The material below holds a span beginning at the line with "[631,238,798,252] IAB-donor-CU.For ->" and ending at the line with "[593,684,752,699] intravenös formulering". Quote that span exactly, both ends included, and only that span.
____ Given data
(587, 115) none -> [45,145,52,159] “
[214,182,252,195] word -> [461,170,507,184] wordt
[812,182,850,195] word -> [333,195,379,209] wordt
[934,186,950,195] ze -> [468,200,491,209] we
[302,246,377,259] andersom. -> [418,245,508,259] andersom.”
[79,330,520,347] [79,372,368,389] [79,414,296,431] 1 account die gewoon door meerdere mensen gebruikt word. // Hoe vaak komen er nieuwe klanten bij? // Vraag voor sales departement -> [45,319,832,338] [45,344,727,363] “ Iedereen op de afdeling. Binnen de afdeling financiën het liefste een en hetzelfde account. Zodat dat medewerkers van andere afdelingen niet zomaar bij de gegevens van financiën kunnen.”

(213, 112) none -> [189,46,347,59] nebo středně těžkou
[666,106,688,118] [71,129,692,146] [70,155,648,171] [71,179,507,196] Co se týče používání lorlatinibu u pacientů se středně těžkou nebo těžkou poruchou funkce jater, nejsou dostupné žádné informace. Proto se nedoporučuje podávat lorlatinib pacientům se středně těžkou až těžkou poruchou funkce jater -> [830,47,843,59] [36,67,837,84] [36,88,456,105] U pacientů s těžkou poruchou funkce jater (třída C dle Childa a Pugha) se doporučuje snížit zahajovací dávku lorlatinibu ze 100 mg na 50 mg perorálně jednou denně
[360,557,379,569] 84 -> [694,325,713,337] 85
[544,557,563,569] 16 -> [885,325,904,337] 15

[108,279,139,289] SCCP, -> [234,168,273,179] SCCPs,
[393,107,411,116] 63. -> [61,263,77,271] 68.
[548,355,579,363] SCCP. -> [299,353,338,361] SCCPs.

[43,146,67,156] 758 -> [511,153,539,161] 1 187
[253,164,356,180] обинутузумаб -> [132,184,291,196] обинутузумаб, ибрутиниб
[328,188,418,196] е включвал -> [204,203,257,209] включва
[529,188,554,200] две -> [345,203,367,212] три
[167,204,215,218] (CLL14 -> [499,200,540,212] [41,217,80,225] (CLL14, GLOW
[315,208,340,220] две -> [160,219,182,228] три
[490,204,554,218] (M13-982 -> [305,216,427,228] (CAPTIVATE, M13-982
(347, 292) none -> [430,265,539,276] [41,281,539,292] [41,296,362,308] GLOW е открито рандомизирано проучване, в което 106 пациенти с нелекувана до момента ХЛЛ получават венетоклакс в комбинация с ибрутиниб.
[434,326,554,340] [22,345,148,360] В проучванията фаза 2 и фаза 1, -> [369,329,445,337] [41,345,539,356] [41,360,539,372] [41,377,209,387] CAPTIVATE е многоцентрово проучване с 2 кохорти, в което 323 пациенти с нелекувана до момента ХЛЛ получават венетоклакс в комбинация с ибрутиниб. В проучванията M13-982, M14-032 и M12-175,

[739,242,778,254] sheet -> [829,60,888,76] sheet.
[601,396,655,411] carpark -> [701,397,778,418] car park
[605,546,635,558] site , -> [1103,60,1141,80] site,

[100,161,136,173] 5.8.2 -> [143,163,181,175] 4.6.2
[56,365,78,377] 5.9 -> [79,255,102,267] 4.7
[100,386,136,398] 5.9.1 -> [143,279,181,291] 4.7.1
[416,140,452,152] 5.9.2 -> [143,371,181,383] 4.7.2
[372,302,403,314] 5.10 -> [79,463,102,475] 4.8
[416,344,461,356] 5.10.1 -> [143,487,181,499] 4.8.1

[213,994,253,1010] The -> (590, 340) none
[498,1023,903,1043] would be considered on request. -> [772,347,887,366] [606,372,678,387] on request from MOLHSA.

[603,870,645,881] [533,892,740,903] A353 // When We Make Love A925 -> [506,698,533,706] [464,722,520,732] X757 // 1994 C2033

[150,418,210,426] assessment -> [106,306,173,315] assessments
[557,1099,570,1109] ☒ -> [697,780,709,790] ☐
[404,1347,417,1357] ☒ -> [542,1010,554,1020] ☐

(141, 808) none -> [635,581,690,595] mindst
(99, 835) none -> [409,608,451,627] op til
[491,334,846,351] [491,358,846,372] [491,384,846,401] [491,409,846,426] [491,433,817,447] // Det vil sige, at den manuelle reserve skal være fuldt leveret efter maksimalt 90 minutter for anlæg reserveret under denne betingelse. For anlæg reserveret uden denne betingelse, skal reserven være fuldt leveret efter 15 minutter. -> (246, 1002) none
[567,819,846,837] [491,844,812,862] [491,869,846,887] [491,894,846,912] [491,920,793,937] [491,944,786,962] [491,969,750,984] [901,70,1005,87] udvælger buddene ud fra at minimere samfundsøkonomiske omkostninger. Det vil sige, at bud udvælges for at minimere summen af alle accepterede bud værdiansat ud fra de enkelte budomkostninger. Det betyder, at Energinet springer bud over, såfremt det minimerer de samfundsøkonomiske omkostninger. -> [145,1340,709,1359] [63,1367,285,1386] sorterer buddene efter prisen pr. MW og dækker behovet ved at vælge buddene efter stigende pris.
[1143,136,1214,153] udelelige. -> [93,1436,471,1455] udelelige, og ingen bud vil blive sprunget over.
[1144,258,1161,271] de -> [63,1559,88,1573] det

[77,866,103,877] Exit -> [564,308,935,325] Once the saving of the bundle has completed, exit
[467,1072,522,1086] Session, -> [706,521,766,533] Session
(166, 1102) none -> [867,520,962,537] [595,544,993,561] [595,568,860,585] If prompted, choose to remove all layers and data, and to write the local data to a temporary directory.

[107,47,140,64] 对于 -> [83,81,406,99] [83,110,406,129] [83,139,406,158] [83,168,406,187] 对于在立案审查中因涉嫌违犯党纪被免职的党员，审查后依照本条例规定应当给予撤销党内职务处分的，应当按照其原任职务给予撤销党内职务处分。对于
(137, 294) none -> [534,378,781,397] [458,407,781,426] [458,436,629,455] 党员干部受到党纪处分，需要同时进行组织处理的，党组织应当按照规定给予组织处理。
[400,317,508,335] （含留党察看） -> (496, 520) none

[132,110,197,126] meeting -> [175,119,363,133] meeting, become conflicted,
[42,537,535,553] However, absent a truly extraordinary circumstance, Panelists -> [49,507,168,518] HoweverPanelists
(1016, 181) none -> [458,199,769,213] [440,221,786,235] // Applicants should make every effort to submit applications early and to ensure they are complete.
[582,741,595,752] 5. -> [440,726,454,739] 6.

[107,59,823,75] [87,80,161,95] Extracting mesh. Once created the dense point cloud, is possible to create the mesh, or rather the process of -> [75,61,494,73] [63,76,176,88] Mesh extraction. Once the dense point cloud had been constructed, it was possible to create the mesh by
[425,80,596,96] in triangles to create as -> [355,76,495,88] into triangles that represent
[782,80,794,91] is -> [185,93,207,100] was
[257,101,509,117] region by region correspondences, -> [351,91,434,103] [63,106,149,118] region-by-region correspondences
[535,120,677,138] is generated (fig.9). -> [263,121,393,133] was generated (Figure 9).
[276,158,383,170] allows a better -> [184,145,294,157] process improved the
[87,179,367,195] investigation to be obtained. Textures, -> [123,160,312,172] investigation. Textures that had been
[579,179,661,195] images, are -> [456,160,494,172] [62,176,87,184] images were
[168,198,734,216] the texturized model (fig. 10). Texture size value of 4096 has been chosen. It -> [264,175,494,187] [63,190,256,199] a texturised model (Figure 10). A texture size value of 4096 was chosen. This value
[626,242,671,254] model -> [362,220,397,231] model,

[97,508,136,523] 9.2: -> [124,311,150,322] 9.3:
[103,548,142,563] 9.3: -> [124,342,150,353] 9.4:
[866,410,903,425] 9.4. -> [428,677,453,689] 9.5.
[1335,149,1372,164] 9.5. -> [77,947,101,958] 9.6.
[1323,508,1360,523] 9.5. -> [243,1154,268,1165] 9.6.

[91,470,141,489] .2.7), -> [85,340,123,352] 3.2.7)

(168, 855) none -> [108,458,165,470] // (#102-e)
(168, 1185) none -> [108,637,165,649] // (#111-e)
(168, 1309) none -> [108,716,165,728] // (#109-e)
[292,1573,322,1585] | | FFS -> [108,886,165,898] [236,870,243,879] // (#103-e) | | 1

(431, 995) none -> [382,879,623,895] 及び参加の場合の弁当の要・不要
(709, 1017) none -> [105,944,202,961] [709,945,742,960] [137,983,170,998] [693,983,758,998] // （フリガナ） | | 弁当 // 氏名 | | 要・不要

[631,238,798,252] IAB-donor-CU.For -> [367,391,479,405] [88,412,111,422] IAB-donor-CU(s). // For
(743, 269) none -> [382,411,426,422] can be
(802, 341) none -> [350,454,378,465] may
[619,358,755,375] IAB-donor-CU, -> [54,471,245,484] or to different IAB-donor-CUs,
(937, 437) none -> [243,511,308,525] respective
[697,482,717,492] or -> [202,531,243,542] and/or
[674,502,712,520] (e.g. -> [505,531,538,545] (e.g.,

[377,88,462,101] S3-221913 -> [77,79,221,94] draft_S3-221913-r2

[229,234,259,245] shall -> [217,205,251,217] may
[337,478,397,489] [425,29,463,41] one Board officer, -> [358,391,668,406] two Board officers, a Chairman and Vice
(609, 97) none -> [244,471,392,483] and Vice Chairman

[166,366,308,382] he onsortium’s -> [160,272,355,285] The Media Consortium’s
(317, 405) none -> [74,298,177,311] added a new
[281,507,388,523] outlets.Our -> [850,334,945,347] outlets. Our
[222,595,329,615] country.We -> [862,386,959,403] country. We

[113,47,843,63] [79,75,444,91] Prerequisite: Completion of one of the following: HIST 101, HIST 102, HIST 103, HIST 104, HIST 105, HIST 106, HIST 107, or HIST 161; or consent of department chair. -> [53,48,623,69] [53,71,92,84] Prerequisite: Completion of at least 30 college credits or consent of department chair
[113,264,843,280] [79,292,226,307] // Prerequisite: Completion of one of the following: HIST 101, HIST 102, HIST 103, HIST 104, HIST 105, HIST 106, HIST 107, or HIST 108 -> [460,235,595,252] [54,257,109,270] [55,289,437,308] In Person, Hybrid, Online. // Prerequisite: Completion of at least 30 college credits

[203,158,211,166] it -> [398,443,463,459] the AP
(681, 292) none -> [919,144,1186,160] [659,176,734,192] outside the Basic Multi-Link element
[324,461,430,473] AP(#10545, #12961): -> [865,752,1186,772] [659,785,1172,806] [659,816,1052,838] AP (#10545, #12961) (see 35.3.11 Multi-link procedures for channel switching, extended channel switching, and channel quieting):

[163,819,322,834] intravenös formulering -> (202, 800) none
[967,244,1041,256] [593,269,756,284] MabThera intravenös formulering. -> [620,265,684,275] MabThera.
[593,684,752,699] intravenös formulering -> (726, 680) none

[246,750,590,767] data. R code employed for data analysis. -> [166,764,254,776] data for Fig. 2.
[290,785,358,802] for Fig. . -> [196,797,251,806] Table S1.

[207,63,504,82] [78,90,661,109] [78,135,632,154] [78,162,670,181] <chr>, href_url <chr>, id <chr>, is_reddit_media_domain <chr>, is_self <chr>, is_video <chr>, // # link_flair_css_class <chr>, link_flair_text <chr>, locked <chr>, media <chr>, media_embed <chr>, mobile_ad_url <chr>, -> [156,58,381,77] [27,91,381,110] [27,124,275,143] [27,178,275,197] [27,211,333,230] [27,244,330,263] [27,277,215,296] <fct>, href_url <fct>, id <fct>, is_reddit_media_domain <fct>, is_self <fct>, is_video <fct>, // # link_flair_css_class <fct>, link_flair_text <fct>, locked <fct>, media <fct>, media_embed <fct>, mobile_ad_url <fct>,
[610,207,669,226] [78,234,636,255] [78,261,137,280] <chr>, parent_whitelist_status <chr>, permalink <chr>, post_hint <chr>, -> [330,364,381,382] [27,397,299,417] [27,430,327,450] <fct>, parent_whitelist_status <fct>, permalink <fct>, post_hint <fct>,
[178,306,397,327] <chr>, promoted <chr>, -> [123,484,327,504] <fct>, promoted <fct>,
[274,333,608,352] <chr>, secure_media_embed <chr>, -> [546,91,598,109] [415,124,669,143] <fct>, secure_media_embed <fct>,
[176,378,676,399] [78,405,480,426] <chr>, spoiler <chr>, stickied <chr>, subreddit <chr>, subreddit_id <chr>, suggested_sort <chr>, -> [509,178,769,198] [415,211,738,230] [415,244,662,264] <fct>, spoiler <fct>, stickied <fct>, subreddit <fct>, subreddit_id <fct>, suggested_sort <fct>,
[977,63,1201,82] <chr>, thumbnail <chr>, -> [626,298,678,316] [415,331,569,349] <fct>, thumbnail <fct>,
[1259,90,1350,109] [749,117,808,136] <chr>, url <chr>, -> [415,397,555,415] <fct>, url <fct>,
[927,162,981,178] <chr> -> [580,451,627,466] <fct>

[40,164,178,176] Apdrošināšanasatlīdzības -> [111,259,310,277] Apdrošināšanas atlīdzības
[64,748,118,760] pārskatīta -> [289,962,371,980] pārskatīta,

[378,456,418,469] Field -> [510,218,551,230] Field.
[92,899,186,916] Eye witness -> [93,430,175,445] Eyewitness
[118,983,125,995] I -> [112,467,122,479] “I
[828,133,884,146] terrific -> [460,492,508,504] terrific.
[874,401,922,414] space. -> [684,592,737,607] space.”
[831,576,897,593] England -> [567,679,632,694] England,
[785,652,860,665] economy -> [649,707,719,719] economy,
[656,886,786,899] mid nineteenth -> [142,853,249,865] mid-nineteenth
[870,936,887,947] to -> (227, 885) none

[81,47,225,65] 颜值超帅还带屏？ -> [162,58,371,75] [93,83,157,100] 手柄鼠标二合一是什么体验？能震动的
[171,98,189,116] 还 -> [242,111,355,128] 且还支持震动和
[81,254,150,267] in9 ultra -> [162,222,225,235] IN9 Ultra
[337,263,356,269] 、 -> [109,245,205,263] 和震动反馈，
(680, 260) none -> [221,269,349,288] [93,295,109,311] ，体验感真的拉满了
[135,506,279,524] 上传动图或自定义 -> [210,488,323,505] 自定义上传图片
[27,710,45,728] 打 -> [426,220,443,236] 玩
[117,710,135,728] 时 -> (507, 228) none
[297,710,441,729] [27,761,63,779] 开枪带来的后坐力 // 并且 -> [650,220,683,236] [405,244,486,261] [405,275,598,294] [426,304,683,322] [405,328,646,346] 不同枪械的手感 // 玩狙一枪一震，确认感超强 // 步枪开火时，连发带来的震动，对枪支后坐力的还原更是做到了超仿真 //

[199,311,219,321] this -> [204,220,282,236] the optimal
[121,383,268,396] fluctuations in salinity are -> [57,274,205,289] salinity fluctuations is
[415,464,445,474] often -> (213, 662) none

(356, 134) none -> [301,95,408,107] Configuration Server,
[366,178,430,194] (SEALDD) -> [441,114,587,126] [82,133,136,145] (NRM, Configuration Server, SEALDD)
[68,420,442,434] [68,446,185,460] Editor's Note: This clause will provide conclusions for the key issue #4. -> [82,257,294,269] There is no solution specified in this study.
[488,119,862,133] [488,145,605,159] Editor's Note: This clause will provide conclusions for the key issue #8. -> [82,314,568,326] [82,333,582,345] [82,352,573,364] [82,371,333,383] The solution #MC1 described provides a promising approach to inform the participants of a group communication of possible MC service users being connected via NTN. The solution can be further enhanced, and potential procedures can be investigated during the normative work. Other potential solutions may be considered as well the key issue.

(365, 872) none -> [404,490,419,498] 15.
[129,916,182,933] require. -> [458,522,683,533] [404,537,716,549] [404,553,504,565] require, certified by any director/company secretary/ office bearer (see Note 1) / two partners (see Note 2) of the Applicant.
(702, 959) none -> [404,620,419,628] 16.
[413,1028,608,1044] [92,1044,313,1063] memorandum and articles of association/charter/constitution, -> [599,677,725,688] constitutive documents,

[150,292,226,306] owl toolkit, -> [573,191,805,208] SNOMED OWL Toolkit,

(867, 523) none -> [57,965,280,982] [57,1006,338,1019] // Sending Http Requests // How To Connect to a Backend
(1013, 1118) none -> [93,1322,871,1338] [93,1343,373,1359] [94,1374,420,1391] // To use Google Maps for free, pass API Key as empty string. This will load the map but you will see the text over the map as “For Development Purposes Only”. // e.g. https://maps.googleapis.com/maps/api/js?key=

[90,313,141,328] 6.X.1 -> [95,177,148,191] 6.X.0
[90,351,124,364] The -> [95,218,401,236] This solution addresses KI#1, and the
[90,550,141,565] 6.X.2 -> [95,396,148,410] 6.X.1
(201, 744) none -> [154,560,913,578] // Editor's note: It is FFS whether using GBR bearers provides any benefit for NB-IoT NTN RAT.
________
**Task output**
[631,238,798,252] IAB-donor-CU.For -> [367,391,479,405] [88,412,111,422] IAB-donor-CU(s). // For
(743, 269) none -> [382,411,426,422] can be
(802, 341) none -> [350,454,378,465] may
[619,358,755,375] IAB-donor-CU, -> [54,471,245,484] or to different IAB-donor-CUs,
(937, 437) none -> [243,511,308,525] respective
[697,482,717,492] or -> [202,531,243,542] and/or
[674,502,712,520] (e.g. -> [505,531,538,545] (e.g.,

[377,88,462,101] S3-221913 -> [77,79,221,94] draft_S3-221913-r2

[229,234,259,245] shall -> [217,205,251,217] may
[337,478,397,489] [425,29,463,41] one Board officer, -> [358,391,668,406] two Board officers, a Chairman and Vice
(609, 97) none -> [244,471,392,483] and Vice Chairman

[166,366,308,382] he onsortium’s -> [160,272,355,285] The Media Consortium’s
(317, 405) none -> [74,298,177,311] added a new
[281,507,388,523] outlets.Our -> [850,334,945,347] outlets. Our
[222,595,329,615] country.We -> [862,386,959,403] country. We

[113,47,843,63] [79,75,444,91] Prerequisite: Completion of one of the following: HIST 101, HIST 102, HIST 103, HIST 104, HIST 105, HIST 106, HIST 107, or HIST 161; or consent of department chair. -> [53,48,623,69] [53,71,92,84] Prerequisite: Completion of at least 30 college credits or consent of department chair
[113,264,843,280] [79,292,226,307] // Prerequisite: Completion of one of the following: HIST 101, HIST 102, HIST 103, HIST 104, HIST 105, HIST 106, HIST 107, or HIST 108 -> [460,235,595,252] [54,257,109,270] [55,289,437,308] In Person, Hybrid, Online. // Prerequisite: Completion of at least 30 college credits

[203,158,211,166] it -> [398,443,463,459] the AP
(681, 292) none -> [919,144,1186,160] [659,176,734,192] outside the Basic Multi-Link element
[324,461,430,473] AP(#10545, #12961): -> [865,752,1186,772] [659,785,1172,806] [659,816,1052,838] AP (#10545, #12961) (see 35.3.11 Multi-link procedures for channel switching, extended channel switching, and channel quieting):

[163,819,322,834] intravenös formulering -> (202, 800) none
[967,244,1041,256] [593,269,756,284] MabThera intravenös formulering. -> [620,265,684,275] MabThera.
[593,684,752,699] intravenös formulering -> (726, 680) none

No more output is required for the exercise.